**What is required:**
Going through the listing below, work out how many lines include "worn" and give that number by itself.

(Exercise input)

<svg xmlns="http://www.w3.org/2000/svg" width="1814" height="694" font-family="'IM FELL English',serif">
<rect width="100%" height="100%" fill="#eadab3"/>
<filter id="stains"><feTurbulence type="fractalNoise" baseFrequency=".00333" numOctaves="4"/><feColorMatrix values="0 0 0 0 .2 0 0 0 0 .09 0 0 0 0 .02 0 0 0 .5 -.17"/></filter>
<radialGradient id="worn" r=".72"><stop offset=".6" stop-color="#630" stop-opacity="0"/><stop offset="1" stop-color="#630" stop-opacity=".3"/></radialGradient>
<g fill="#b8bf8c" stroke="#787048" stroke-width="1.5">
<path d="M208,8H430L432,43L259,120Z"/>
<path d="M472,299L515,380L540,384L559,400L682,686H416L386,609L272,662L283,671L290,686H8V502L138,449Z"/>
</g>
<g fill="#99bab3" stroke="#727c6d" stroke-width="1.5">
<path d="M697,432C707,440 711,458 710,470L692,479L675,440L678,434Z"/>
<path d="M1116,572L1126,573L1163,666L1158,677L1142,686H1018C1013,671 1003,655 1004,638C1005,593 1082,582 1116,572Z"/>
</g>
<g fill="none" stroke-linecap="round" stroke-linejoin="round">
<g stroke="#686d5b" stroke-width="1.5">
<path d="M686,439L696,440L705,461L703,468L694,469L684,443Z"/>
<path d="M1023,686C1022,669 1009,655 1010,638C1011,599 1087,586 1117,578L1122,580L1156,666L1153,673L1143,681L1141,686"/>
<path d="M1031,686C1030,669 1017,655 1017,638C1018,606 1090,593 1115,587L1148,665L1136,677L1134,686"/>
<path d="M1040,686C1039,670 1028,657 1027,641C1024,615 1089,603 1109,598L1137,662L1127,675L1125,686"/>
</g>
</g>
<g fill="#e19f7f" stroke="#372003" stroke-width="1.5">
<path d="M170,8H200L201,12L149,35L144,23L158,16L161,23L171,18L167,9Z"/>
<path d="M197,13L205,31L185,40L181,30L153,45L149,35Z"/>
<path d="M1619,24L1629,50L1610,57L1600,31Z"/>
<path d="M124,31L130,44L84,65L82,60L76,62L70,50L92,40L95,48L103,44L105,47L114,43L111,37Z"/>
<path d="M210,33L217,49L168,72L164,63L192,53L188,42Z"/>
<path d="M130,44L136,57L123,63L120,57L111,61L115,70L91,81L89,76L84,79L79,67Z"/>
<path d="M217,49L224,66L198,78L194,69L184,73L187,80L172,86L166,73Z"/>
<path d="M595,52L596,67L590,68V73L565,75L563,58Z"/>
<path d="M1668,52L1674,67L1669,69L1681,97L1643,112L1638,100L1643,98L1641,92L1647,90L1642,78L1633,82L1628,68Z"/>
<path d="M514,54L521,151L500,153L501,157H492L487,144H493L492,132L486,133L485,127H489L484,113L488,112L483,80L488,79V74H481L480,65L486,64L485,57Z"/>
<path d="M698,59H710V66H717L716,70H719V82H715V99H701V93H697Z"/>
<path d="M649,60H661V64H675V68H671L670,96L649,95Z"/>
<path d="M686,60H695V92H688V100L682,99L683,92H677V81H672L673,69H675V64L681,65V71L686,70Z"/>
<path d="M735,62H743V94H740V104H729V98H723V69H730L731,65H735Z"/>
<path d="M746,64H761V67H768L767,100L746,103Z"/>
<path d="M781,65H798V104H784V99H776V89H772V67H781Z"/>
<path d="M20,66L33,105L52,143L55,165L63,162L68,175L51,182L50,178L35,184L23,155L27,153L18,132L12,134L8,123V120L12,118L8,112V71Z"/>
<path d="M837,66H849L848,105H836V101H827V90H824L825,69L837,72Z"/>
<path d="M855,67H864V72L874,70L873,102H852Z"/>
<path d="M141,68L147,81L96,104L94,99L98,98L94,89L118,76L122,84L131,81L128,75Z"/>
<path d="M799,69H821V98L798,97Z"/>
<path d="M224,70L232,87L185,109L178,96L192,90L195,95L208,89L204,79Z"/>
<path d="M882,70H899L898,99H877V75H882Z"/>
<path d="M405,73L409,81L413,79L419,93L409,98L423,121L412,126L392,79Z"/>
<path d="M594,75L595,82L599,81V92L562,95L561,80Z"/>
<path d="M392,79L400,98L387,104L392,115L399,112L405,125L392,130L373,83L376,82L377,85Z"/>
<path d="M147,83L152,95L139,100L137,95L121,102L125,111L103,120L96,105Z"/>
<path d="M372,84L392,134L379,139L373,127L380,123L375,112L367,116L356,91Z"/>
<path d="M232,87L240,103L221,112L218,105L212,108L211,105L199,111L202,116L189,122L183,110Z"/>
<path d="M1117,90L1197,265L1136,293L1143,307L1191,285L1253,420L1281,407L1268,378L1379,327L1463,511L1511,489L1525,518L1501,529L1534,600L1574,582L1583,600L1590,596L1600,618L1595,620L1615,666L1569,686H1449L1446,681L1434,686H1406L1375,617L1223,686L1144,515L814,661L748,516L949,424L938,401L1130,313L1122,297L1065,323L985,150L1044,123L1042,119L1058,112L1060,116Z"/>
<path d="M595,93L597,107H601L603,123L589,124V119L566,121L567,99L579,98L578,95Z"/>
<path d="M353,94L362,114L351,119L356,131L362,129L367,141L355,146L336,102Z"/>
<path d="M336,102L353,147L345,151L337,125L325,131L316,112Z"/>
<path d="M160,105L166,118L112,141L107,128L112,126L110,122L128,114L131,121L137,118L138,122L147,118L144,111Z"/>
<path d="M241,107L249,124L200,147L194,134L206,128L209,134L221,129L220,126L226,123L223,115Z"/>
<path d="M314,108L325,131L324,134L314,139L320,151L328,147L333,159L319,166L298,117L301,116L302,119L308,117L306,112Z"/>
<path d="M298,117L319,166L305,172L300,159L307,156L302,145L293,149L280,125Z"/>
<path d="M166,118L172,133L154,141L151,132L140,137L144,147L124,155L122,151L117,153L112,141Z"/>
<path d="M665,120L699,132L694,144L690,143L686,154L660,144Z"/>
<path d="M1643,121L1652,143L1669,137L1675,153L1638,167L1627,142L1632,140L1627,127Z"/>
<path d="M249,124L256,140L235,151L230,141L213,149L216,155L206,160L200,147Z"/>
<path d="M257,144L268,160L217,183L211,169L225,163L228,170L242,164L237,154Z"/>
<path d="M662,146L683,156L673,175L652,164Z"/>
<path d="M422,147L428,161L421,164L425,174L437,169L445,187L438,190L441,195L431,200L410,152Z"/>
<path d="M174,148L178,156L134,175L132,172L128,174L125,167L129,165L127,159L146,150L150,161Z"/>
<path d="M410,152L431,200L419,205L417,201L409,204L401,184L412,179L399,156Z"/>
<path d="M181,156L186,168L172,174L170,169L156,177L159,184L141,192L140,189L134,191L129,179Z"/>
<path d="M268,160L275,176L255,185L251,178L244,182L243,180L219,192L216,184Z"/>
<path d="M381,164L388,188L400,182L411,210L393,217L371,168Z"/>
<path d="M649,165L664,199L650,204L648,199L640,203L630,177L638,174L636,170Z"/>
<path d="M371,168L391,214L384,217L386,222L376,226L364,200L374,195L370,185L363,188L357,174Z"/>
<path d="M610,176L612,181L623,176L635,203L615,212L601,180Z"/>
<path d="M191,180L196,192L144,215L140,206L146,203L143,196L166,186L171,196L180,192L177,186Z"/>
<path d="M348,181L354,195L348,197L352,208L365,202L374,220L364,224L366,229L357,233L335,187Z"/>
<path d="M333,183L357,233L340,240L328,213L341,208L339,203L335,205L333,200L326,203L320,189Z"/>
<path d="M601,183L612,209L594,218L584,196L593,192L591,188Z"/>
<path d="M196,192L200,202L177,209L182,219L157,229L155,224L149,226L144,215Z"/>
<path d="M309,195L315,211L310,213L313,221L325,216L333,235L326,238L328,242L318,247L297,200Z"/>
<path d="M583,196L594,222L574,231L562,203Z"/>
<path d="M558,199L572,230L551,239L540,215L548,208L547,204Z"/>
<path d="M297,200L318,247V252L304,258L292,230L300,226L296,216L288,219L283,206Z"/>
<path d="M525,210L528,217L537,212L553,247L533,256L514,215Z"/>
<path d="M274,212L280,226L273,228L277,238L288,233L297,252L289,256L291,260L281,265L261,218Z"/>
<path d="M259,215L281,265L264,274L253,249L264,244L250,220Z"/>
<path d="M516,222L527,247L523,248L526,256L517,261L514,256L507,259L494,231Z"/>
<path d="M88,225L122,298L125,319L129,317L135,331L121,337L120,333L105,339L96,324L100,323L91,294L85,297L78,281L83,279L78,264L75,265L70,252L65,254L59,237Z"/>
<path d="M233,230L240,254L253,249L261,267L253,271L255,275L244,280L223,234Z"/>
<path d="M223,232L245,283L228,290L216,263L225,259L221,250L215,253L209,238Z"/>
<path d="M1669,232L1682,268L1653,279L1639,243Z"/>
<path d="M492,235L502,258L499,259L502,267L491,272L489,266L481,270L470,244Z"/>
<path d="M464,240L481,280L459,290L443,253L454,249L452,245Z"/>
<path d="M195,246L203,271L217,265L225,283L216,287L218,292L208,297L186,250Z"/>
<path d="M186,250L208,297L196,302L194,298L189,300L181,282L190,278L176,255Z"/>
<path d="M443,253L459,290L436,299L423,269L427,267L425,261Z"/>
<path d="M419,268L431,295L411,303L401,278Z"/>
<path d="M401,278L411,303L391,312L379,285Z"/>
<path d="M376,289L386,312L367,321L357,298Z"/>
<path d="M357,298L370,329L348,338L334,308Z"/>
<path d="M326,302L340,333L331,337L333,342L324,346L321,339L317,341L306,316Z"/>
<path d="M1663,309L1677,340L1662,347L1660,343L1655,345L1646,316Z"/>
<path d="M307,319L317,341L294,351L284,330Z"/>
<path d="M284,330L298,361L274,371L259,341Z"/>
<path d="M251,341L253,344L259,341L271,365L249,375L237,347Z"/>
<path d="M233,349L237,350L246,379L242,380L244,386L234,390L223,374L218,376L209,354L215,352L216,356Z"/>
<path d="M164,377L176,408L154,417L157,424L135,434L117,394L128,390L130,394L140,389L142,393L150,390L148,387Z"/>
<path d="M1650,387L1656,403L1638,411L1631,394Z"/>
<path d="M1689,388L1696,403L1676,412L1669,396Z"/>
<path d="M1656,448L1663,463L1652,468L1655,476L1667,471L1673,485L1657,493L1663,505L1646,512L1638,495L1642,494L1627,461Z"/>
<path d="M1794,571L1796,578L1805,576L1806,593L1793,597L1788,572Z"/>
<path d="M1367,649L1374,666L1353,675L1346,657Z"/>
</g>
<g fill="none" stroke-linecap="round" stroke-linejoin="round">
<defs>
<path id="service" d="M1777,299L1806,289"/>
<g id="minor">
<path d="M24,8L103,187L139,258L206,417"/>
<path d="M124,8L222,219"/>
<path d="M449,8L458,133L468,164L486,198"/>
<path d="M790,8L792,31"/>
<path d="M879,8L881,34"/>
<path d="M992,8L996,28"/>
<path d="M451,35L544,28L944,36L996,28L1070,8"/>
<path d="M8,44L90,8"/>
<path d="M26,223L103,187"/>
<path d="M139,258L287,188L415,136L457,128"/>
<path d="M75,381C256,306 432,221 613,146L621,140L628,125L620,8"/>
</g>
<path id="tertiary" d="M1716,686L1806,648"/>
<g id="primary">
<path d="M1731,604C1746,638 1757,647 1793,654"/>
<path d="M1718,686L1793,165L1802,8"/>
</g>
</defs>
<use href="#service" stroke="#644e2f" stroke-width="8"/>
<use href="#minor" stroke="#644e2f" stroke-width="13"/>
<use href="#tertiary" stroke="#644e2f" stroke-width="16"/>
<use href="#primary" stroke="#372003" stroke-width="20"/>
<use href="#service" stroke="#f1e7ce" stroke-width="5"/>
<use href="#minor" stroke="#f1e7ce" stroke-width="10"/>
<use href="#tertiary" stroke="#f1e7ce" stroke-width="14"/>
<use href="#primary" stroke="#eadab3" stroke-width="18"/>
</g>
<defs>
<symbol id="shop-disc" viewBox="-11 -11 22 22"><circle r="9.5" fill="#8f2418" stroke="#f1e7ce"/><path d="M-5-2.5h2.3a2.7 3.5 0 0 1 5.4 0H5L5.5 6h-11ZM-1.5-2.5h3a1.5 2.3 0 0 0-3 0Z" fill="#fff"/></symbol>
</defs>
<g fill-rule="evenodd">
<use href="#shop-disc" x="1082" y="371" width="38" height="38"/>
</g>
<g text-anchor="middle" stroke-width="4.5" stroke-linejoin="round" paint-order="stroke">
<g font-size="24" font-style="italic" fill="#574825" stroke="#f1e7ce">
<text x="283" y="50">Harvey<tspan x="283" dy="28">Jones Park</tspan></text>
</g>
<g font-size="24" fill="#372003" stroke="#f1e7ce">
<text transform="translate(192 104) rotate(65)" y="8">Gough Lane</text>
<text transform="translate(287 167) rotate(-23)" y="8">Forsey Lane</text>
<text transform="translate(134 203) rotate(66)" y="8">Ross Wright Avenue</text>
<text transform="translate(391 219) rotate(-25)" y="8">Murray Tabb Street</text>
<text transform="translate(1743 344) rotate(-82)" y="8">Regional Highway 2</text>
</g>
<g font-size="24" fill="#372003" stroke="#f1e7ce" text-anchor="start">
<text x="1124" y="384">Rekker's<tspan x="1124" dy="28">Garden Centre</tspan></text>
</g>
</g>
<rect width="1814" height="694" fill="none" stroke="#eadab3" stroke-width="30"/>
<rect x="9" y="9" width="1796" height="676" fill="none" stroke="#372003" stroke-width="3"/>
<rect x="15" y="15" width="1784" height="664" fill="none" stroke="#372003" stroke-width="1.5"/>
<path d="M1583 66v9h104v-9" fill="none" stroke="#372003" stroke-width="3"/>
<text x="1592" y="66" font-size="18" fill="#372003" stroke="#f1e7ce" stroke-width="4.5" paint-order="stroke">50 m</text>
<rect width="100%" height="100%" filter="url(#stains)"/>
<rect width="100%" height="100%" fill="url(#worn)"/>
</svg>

(End Exercise input)

**Answer section:**
2